I’m sure that you have all seen or read contracts containing wording along the lines of: “…This Agreement may not be amended, except by the written agreement of the Parties….” or perhaps more bluntly some other form of words that basically says “…No written instruction means you receive No Money…you do not pass Go.. etc ”

Globe Motors Inc., et al. v TRW Lucas Varity Electric Steering Ltd., et al. [2016] EWCA Civ 396 examined how a clause of this nature operates. In this instance the contract terms stated that “…Entire agreement; amendment: This Agreement, which includes the Appendices hereto, is the only agreement between the Parties relating to the subject matter hereof. It can only be amended by a written document which (i) specifically refers to the provision of this Agreement to be amended and (ii) is signed by both parties…”

This is of interest because there have previously been inconsistent decisions on this very point which this case had to take account of.

The Law

The general principle in English law is that the parties have the freedom to agree whatever terms they choose and can do so by using a document, or by word of mouth, or by conduct.

Let’s look at why there are clauses such as this….

Quite reasonably; a party seeking to rely on the clause means that any amendment had to be in writing and / or perhaps be signed by both parties to prevent parties amending a contract orally, or by conduct, or even by accident.

This seems entirely fair and reasonable doesn’t it? Taking the point forward, it also serves to give some certainty and clarity so that parties are clear about their obligations to each other and more importantly that any disputes can be readily seen and / or known.

Conflicting Decisions

The first is United Bank Ltd. v ASIF (unreported 11 February 2000) when it was held that a contract (a Deed) containing an anti-oral variation clause (i.e. “…No variation… shall be valid or effective unless made by one or more instruments in writing signed by the parties…”) could only be amended by a written document complying with that clause. The judge refused to entertain any possibility that that a valid variation to the original Deed had been made orally.

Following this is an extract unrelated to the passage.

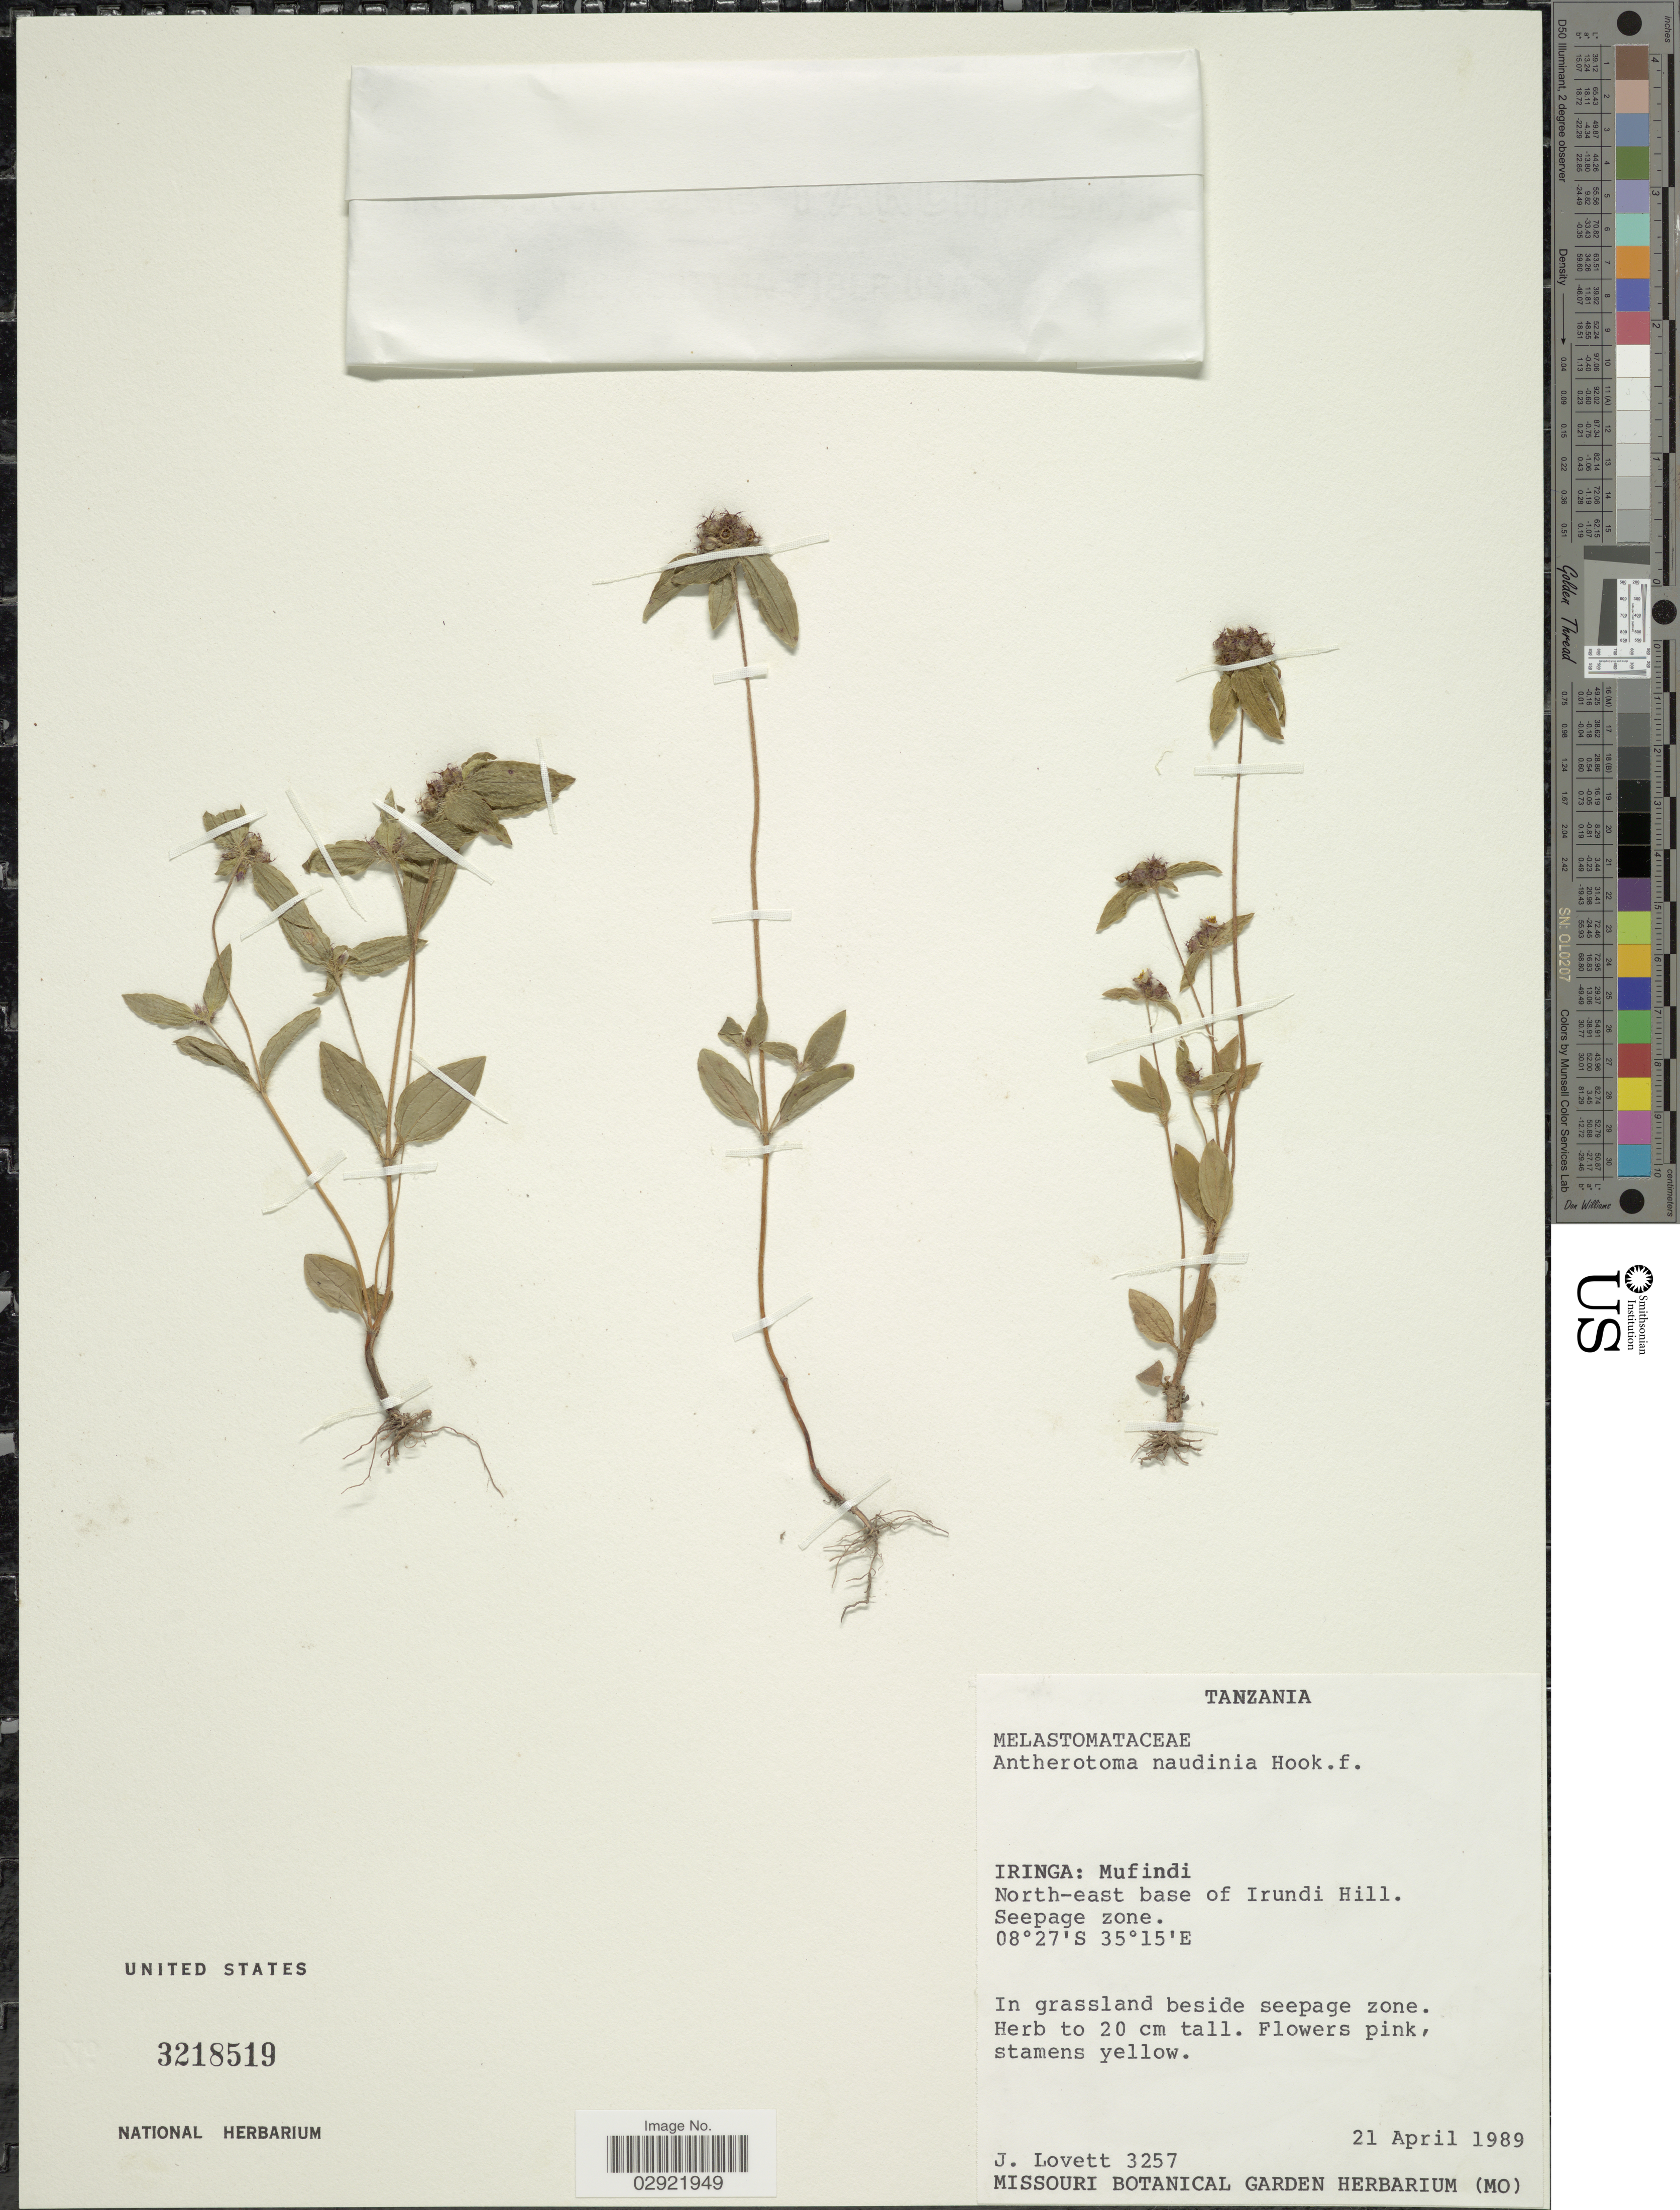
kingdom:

Then, the same Judge, sitting in the Court of Appeal in the World Online Telecom Ltd v I-Way Ltd [2002] EWCA Civ 413 case (forgetting his decision in United Bank… oops!!) stated that despite a clause stating “… no addition, amendment or modification of this Agreement shall be effective unless it is in writing and signed by and on behalf of both parties…” the judge stated “…In a case like the present, the parties have made their own law by contracting and can in principle un-make or re-make it…” which then allows for any exchanges of emails, letters or oral agreements or even the conduct of the parties to a contract containing such a clause “…may give rise to a separate and independent contract which, in substance, has the effect of varying the written contract…”.

Since then, there was Energy Venture Partners Ltd v Malabu Oil and Gas Ltd [2013] EWHC 2118 (Comm) which dealt with an implied oral agreement arising after entry into the relevant written contract that decided the oral agreement was a valid variation to that contract, notwithstanding the existence of an entire agreement clause which stated that “…no additions, amendment to or modifications of this Agreement shall be effective unless it is in writing duly signed on behalf of the parties…”

The decision of Energy Venture Partners confirmed that the effect that oral agreements and subsequent conduct can have the effect of varying a contract, despite any clause requiring such variations to be in writing.

Globe Motors

Returning to the case of Globe Motors, the Court of Appeal preferred the decision in World Online. It was held that in principle, any contract containing a clause that “any variation must be in writing” can actually be varied by oral agreement or by conduct.

Because the decision is so important, all three Judges in Globe expressed their views on it. The general sense is that the judges were reluctant to give no effect to the clause, but could find no basis upon which any restriction on the manner or form in which an agreement could be varied could be achieved which also underpins the decision in Energy Venture Partners.

The Judges all agreed that any agreements containing such clauses can, nevertheless, be amended by oral agreement or by conduct, although as Lord Justice Underhill emphasised “…In many cases parties intending to rely on informal communications and/or a course of conduct to modify their obligations under a formally agreed contract will encounter difficulties in showing that both parties intended that what was said or done should alter their legal relations; and there may also be problems about authority. Those difficulties may be significantly greater if they have agreed to a provision requiring formal variation…”.

What now?

I would always advocate following the terms of your contract to the letter. That said, at least there is now the ability to recover entitlements flowing from variations that have occurred which have perhaps not been documented as a contract would advocate. However like all things it will be the quality of the evidence on which the parties rely that will also influence the outcome.